In summary, a weight of evidence with the source substances 4,4’-MDI and pMDI, with supporting data from the boundary substance 4,4’-MDI/DPG/HMWP, is used to read across to the target substance. As the source substances are classified with STOT RE 2 (H373) using the read across approach, a similar classification for the target substance is followed and the target substance is classified as STOT RE 2 (H373) EU GHS 1272/2008 CLP.
Executive summary:

The principal route of concern for human exposure is via inhalation. Reliable repeated dose inhalation toxicity data is available  for the source substances 4,4’-MDI and pMDI (Hoymann et al. 1995., Reuzel et al. 1994) and are read across to the target substance. Since all substances of the MDI category contain significant levels of monomeric MDI, 4,4’-MDI represents a worst case with the highest levels of reactive free NCO groups. For the repeated dose toxicity endpoint, the observation in the respiratory tract, especially the lung noted in both source substances is consistent with the hypothesized MoA. As a MDI substance enters the lung, NCO groups react with biological nucleophiles at the MDI/lung fluid interface to form MDI-conjugates. Formation of these MDI-adducts depletes protective nucleophiles in the lung and results in pulmonary irritation and inflammatory cell influx. As these acute effects become chronic this result in histopathological changes characterized by interstitial fibrosis, hyperplasia of the alveolar epithelium and a low incidence of bronchiolo-alveolar adenoma, the latter occurring in the high exposure groups of both chronic source substance studies (Hoymann et al. 1995., Reuzel et al. 1994). The available animal toxicity data shows that the content of bioaccessible NCO groups is the driving factor of lung toxicity after repeated inhalation with a negligible contribution from the higher molecular weight components and a lack of any systemic exposure or toxicity. This supports the conclusion that data generated for 4,4’-MDI and pMDI can be used as a worst-case source for read across to the target substance, which has in common with the source substances a high content of bioaccessible monomeric  MDI. Accordingly, the CLP classification (STOT RE 2, H373) for 4,4’-MDI and pMDI is adopted for all other substances in the MDI category, including the target substance 44MDI/DPG.

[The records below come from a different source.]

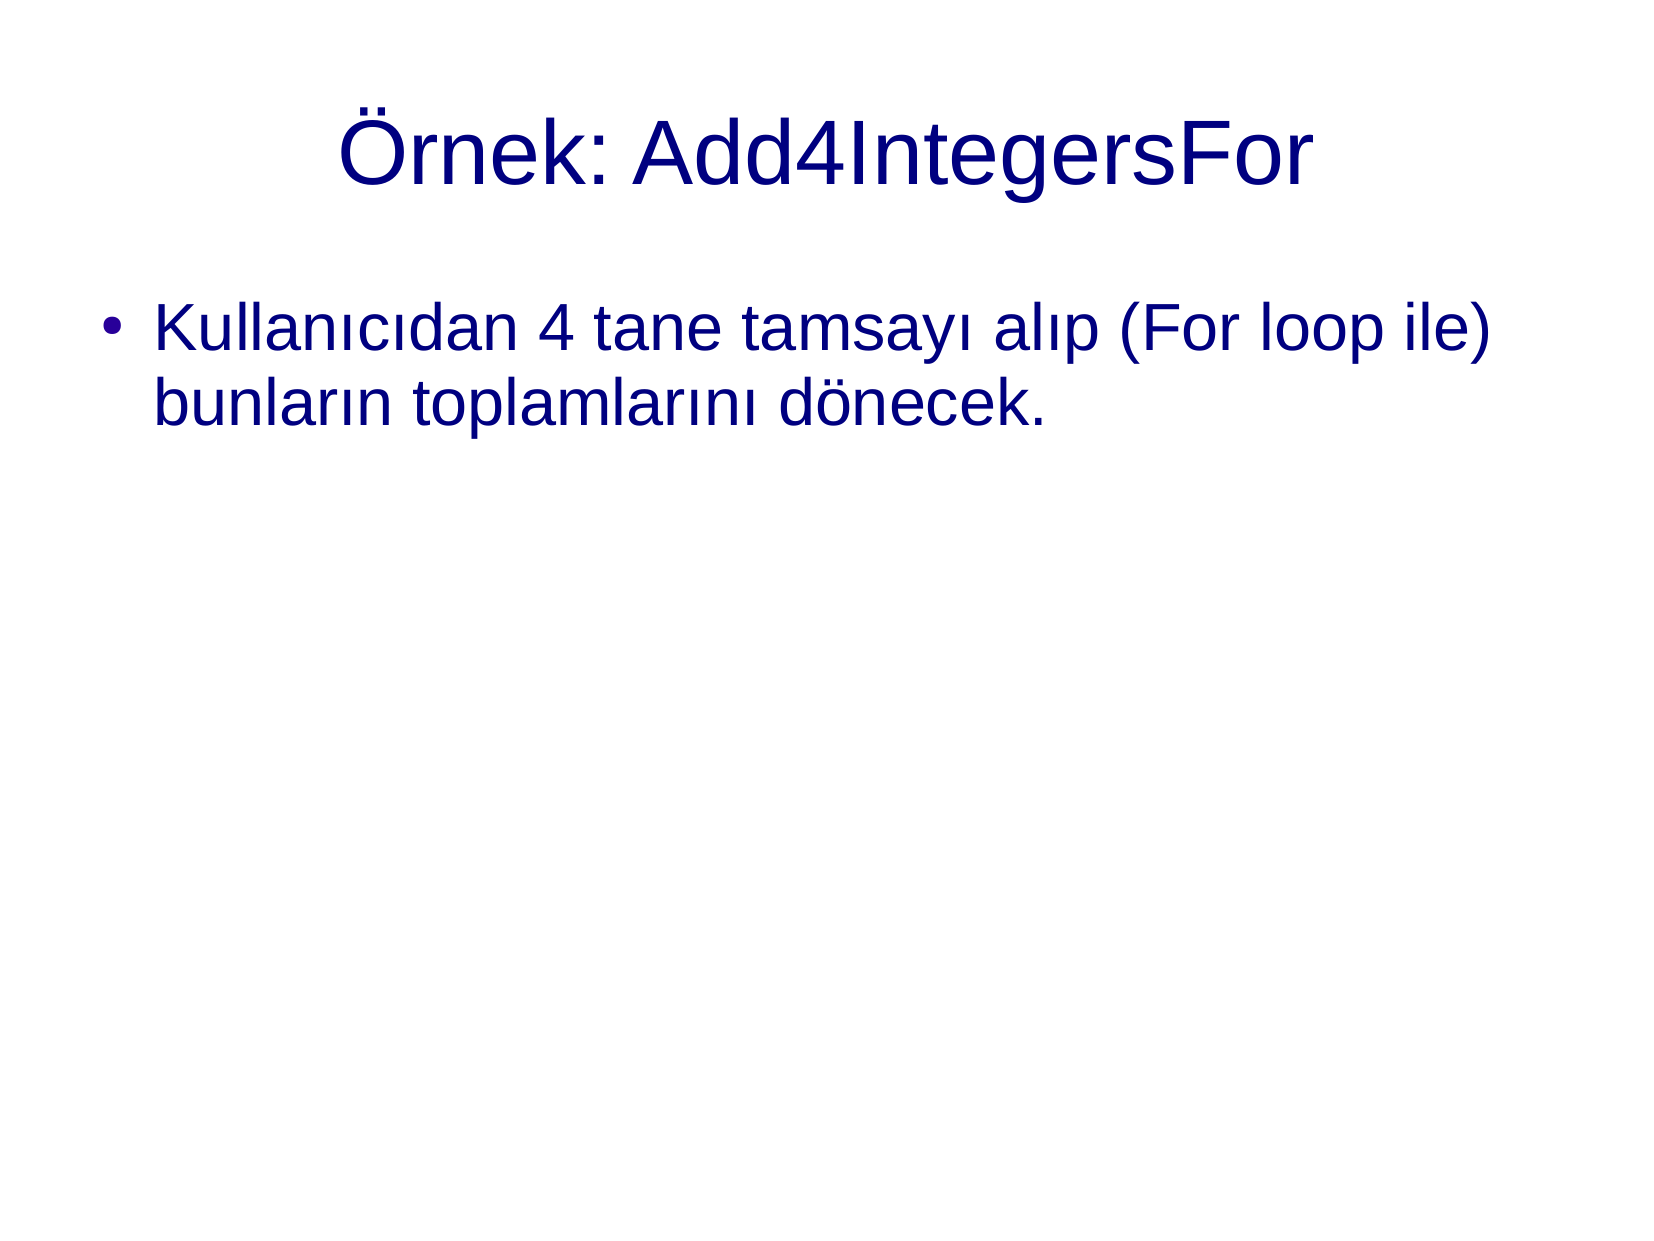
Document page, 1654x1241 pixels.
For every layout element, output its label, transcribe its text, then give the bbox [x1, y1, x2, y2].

list Kullanıcıdan 4 tane tamsayı alıp (For loop ile) bunların toplamlarını dönecek. [82, 290, 1571, 1109]
title Örnek: Add4IntegersFor [82, 49, 1571, 257]
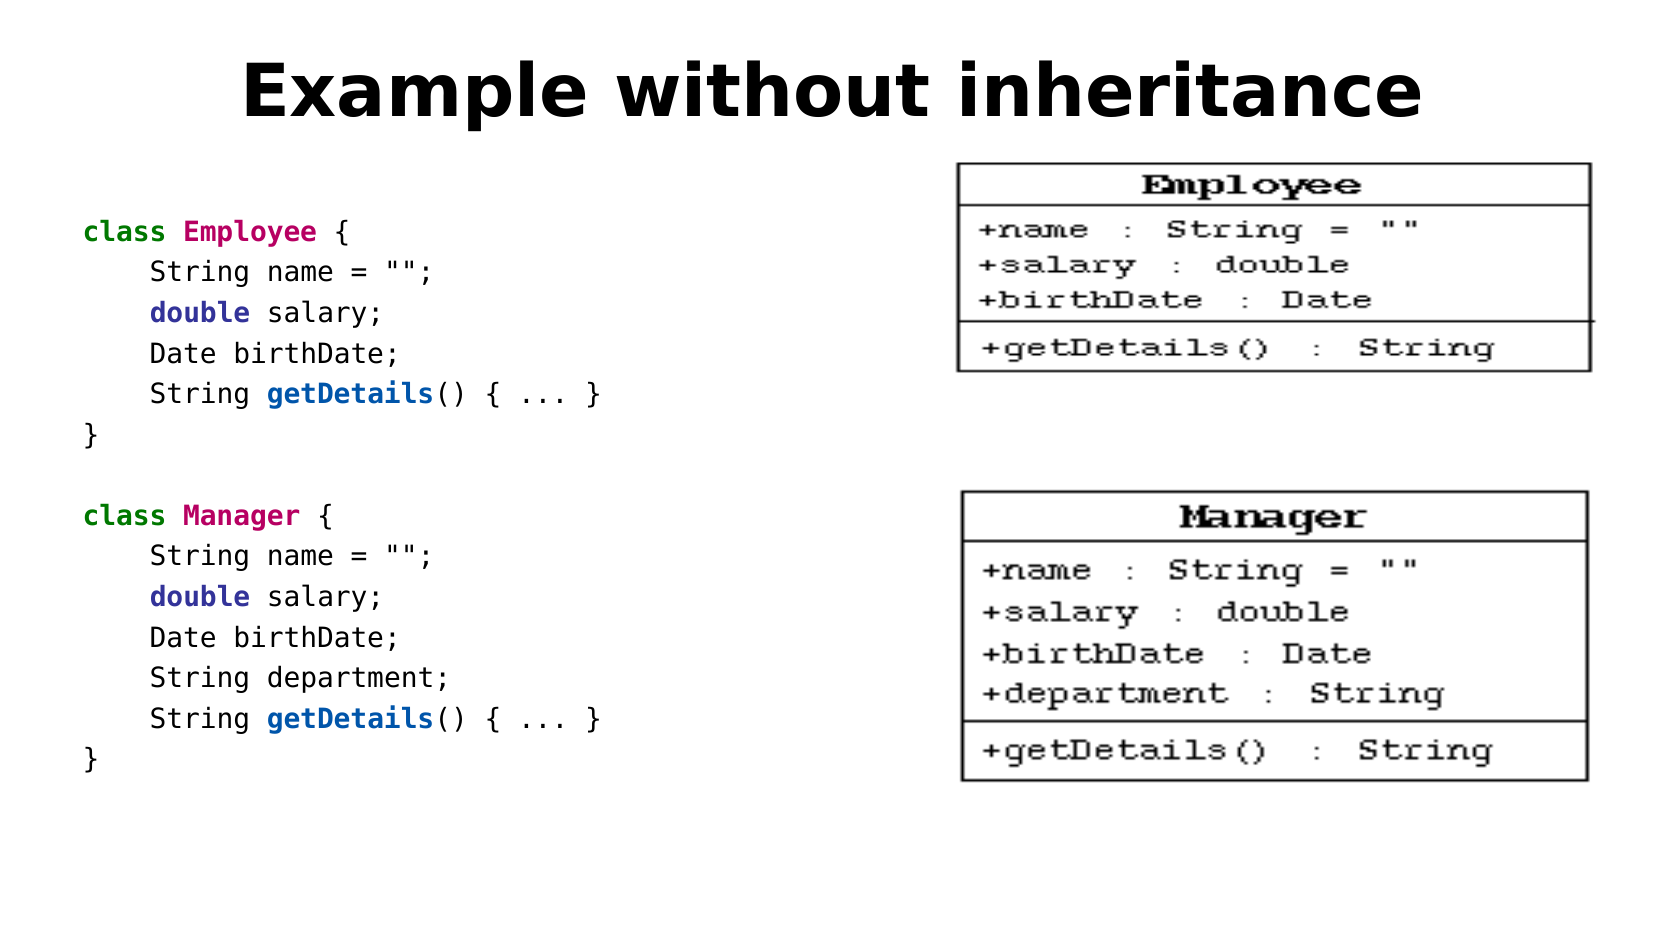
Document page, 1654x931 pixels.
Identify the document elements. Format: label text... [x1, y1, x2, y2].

In summary, the available data on the endpoint repeated dose toxicity are considered adequate and sufficient for classification and labelling. To support the weight of evidence additional testing is planned. It is considered to perform a sub-chronic inhalation toxicity study (OECD 413) with boundary substance 4,4’-MDI/DPG/HMWP. Additional, combined Repeated Dose Toxicity studies with Reproductive/ developmental Toxicity Screening tests (OECD 422) will be performed on 9 substances representing all sub-groups and key structural/chemical characteristics (see Test Proposal Summary attached in Chapter 13).  These studies will confirm the proposed MoA on repeated dose toxicity or identify substances that may require additional testing.